(Camera metadata records):
%%

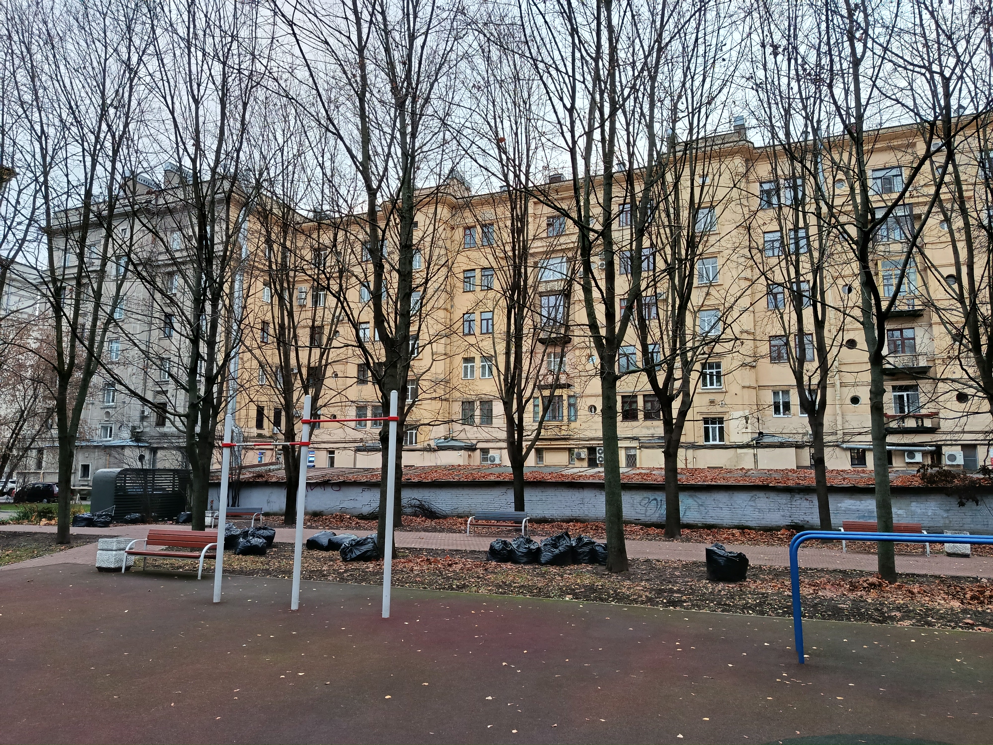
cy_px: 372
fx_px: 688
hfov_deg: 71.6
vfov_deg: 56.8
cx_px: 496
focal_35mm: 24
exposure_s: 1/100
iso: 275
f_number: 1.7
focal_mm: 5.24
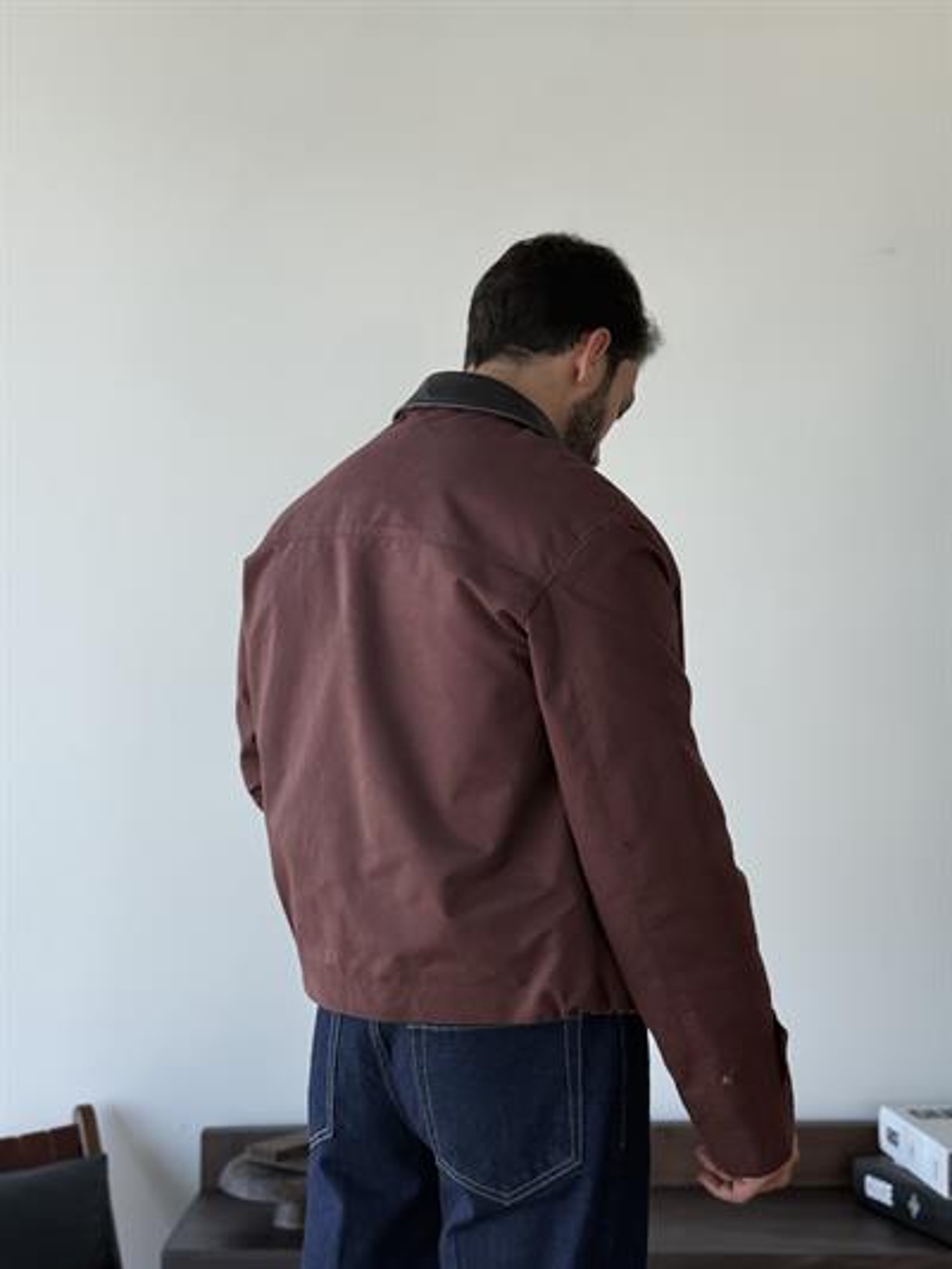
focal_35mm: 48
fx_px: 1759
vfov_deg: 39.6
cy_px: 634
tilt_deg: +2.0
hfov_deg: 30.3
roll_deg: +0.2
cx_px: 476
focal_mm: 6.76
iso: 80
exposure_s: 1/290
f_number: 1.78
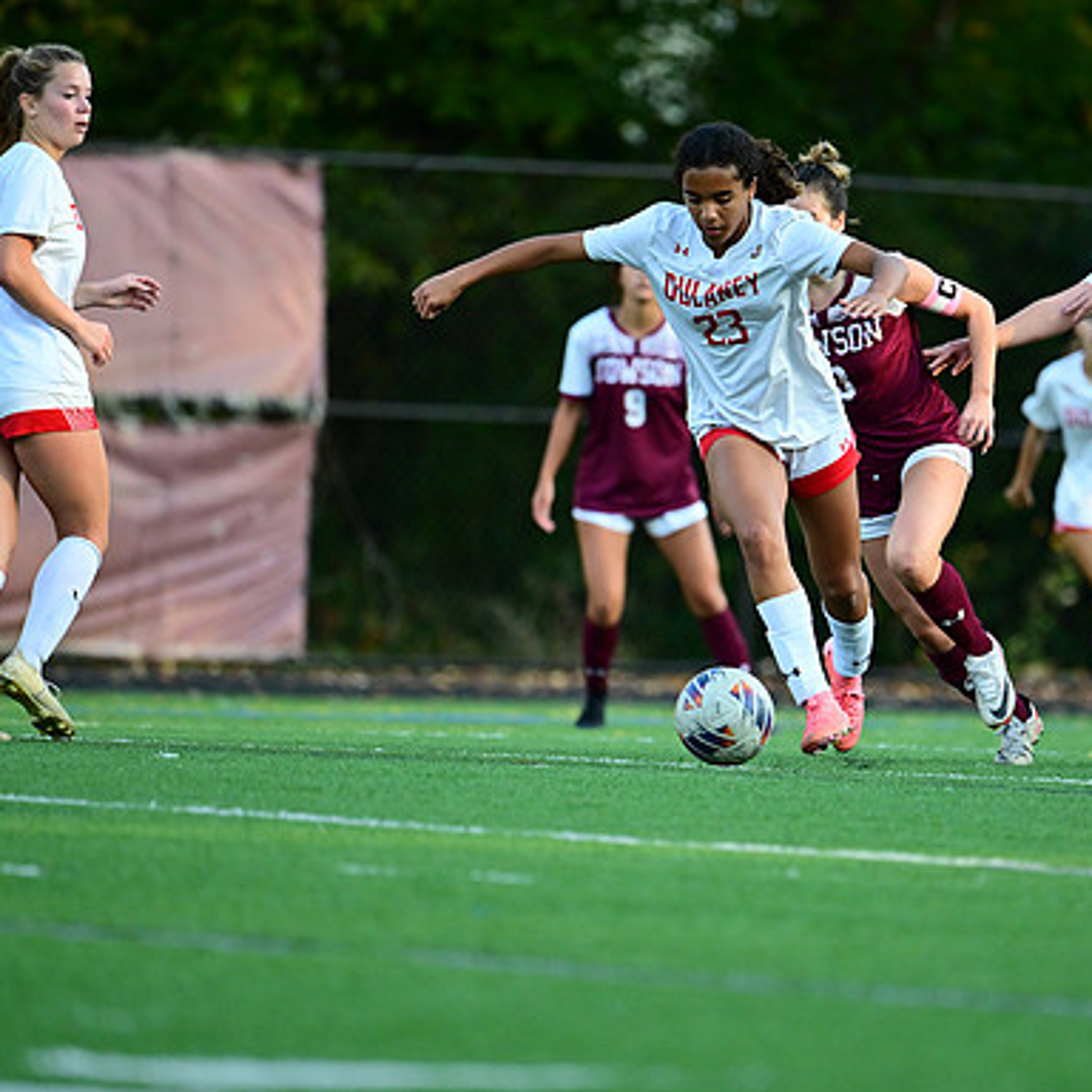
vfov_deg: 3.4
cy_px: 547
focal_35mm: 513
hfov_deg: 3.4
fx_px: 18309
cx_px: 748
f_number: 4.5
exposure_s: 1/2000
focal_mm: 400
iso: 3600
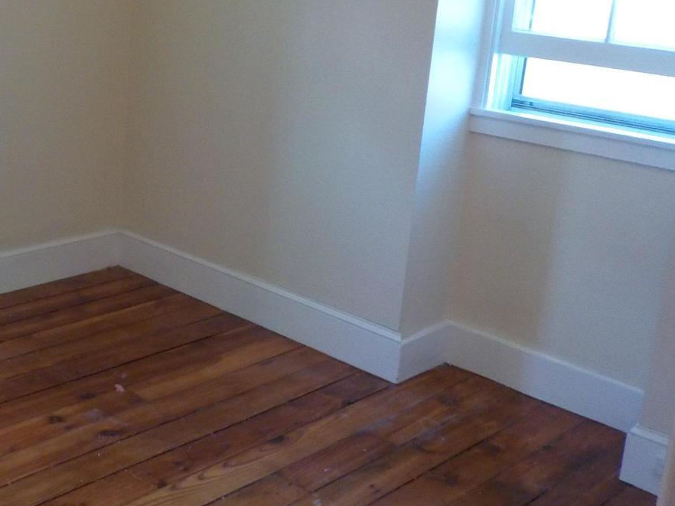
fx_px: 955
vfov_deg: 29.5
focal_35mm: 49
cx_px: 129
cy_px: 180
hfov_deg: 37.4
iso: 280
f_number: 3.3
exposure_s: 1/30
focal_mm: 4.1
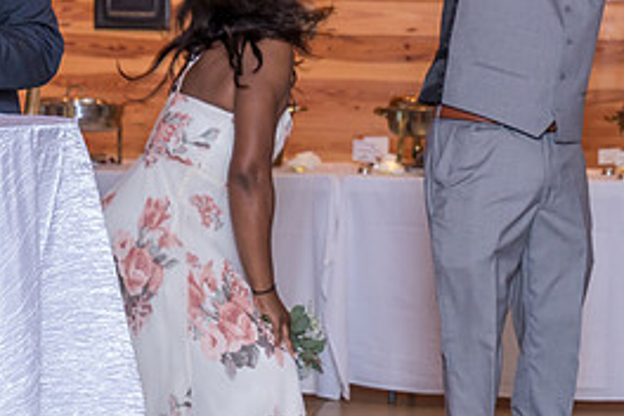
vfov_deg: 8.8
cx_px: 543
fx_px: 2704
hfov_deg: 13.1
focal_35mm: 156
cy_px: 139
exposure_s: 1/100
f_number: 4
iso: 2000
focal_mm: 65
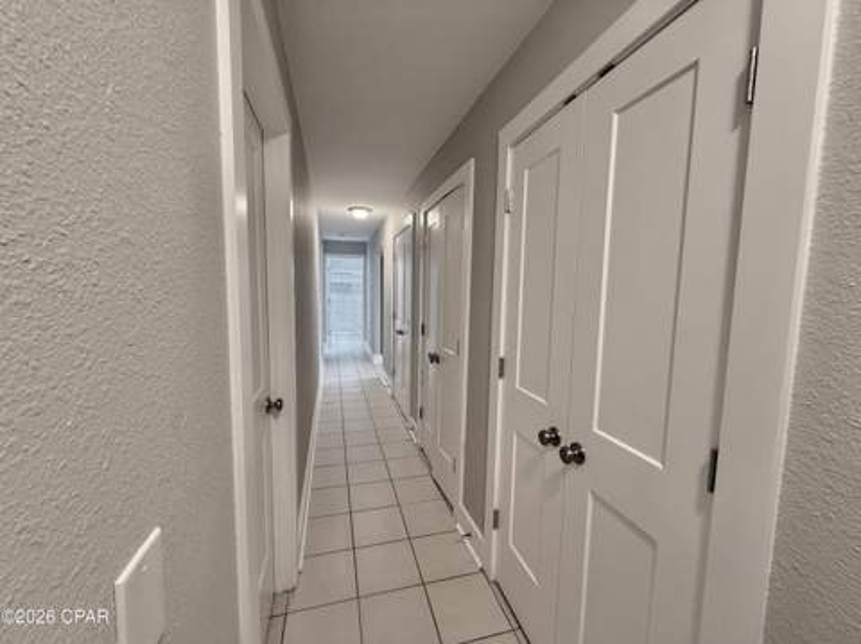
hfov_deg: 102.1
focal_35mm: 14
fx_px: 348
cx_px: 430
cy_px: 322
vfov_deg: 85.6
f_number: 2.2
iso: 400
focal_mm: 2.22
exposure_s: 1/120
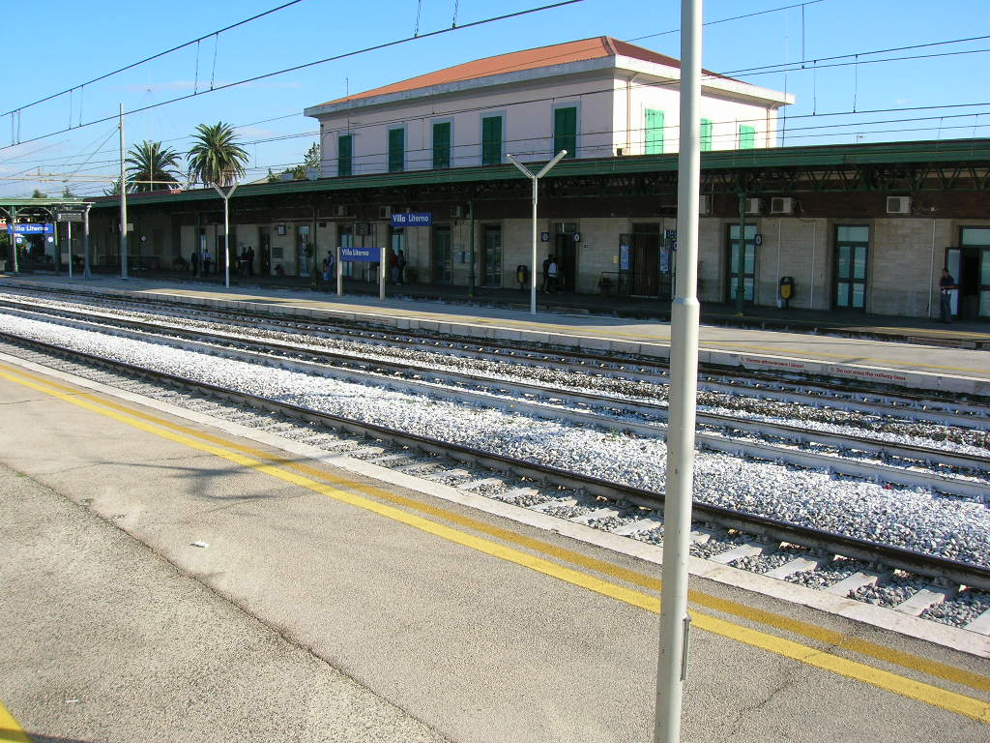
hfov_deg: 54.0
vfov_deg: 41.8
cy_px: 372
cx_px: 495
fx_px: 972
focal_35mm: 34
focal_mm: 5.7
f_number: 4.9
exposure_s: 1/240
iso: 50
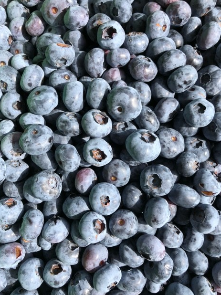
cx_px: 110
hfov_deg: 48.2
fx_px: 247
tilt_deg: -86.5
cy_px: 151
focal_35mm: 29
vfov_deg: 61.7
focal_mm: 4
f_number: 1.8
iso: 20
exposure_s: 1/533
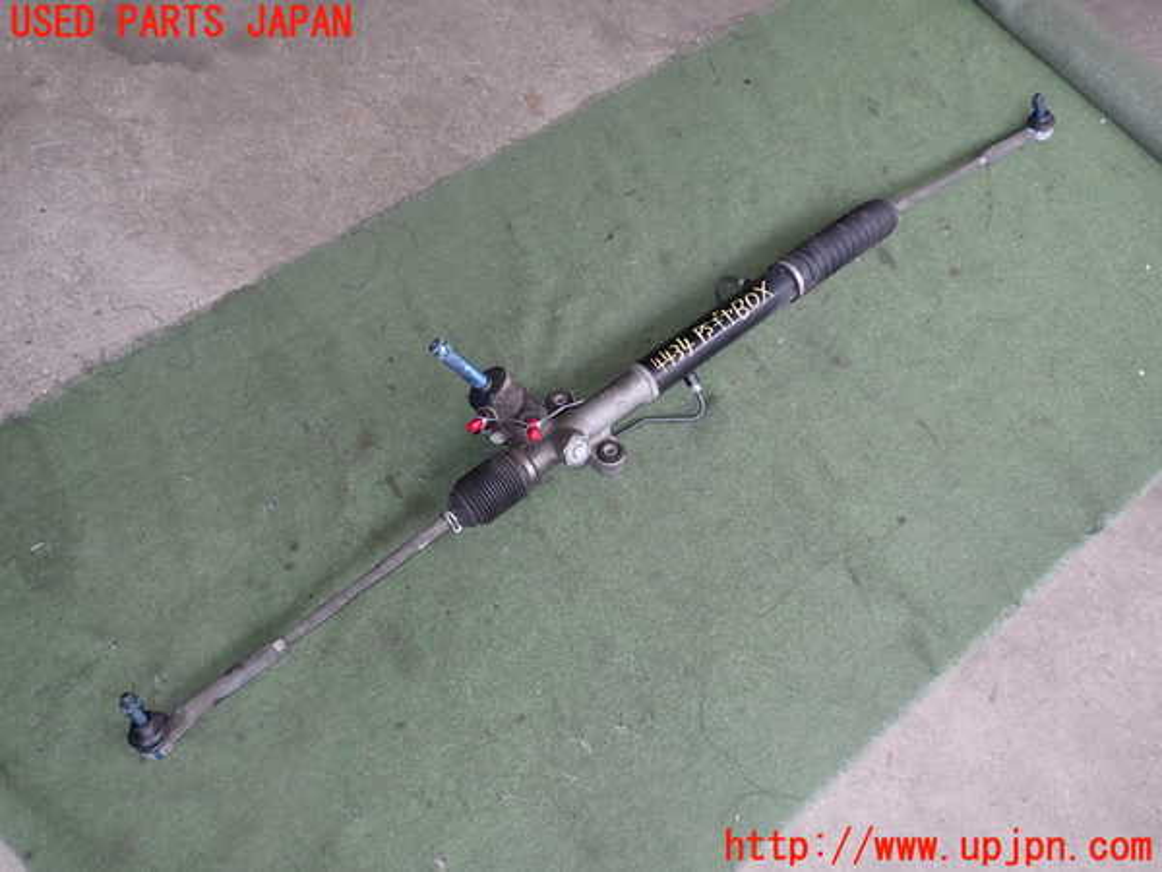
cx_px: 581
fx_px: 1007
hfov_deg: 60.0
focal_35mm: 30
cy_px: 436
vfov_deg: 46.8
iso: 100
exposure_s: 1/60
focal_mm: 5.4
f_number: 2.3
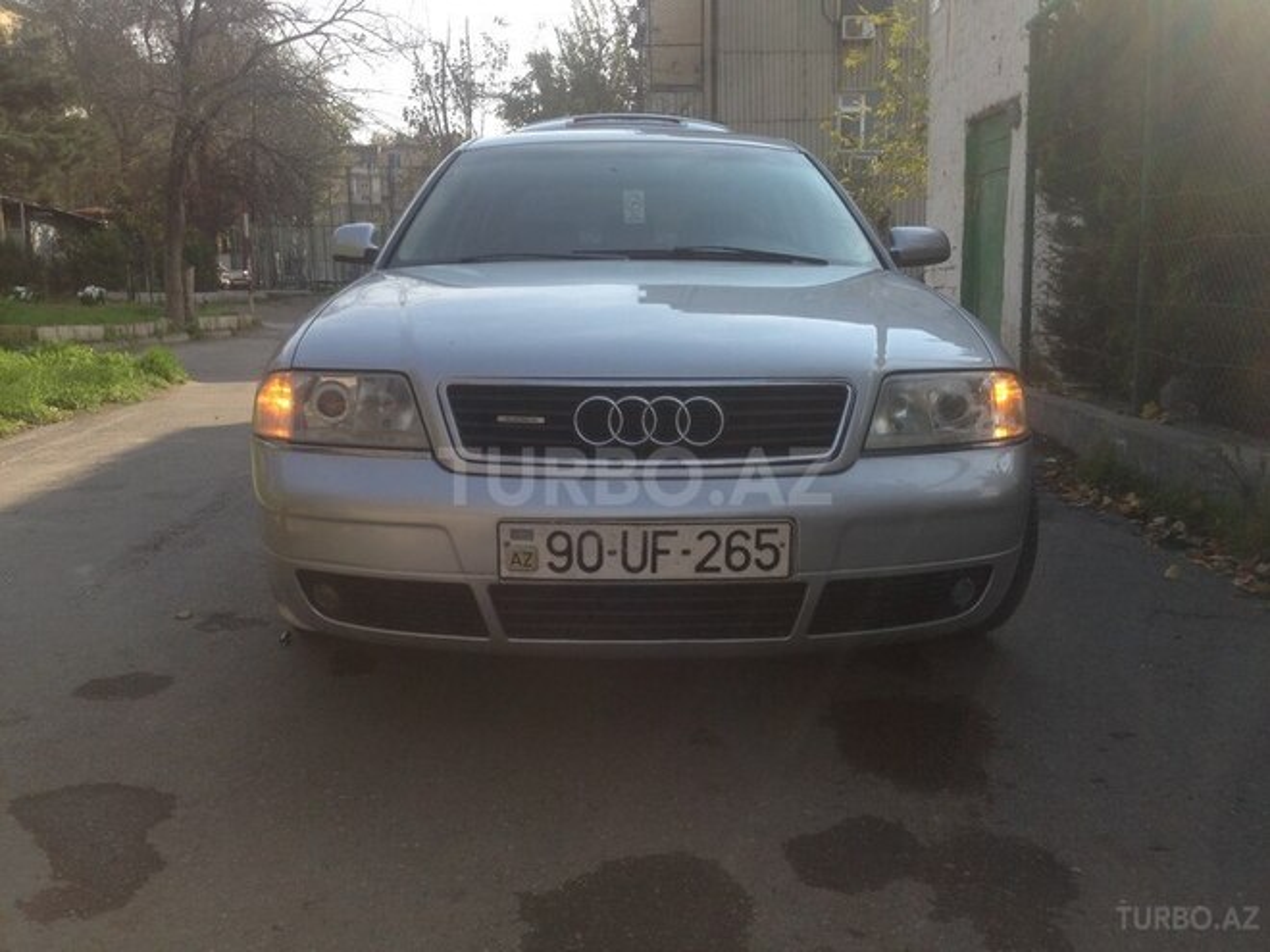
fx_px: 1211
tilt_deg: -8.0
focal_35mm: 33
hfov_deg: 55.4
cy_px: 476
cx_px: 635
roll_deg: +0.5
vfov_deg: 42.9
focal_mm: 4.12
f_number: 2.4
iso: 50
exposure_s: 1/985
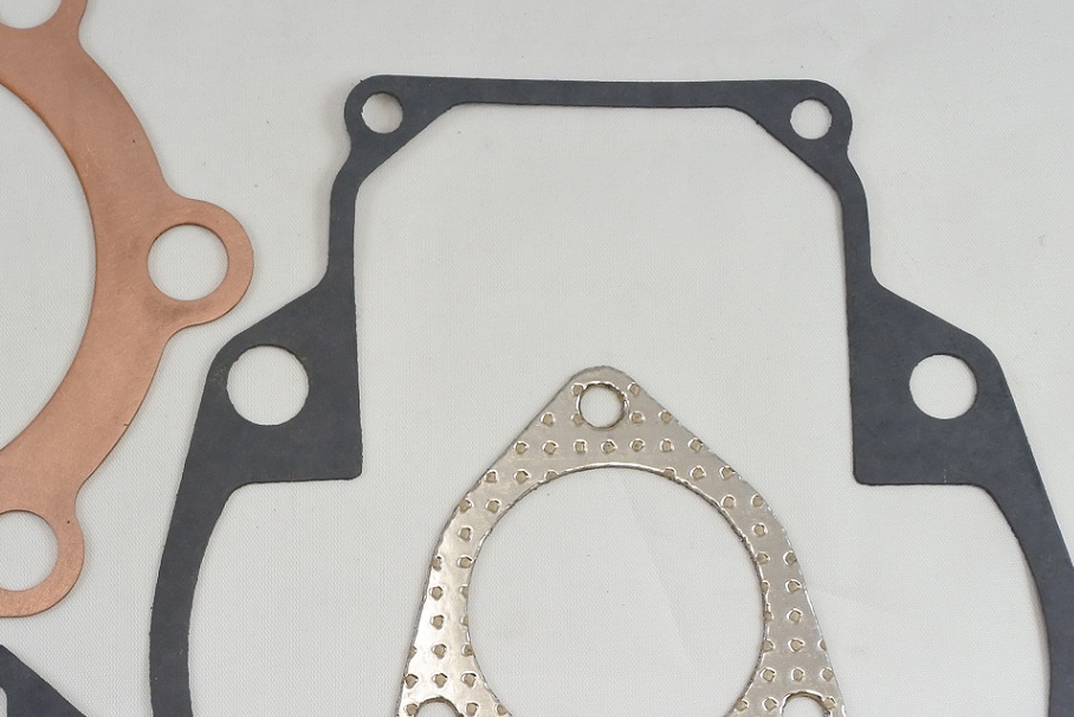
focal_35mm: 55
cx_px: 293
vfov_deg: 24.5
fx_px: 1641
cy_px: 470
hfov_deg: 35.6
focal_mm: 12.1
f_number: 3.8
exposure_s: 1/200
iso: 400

%%

Write out a verbatim copy of the lines from the line that contains "focal_mm: 2.22" through the end of the entries above; pictures are not copied.

focal_mm: 2.22
exposure_s: 1/120
hfov_deg: 54.0
vfov_deg: 41.8
cy_px: 372
cx_px: 495
fx_px: 972
focal_35mm: 34
focal_mm: 5.7
f_number: 4.9
exposure_s: 1/240
iso: 50
cx_px: 110
hfov_deg: 48.2
fx_px: 247
tilt_deg: -86.5
cy_px: 151
focal_35mm: 29
vfov_deg: 61.7
focal_mm: 4
f_number: 1.8
iso: 20
exposure_s: 1/533
cx_px: 581
fx_px: 1007
hfov_deg: 60.0
focal_35mm: 30
cy_px: 436
vfov_deg: 46.8
iso: 100
exposure_s: 1/60
focal_mm: 5.4
f_number: 2.3
fx_px: 1211
tilt_deg: -8.0
focal_35mm: 33
hfov_deg: 55.4
cy_px: 476
cx_px: 635
roll_deg: +0.5
vfov_deg: 42.9
focal_mm: 4.12
f_number: 2.4
iso: 50
exposure_s: 1/985
focal_35mm: 55
cx_px: 293
vfov_deg: 24.5
fx_px: 1641
cy_px: 470
hfov_deg: 35.6
focal_mm: 12.1
f_number: 3.8
exposure_s: 1/200
iso: 400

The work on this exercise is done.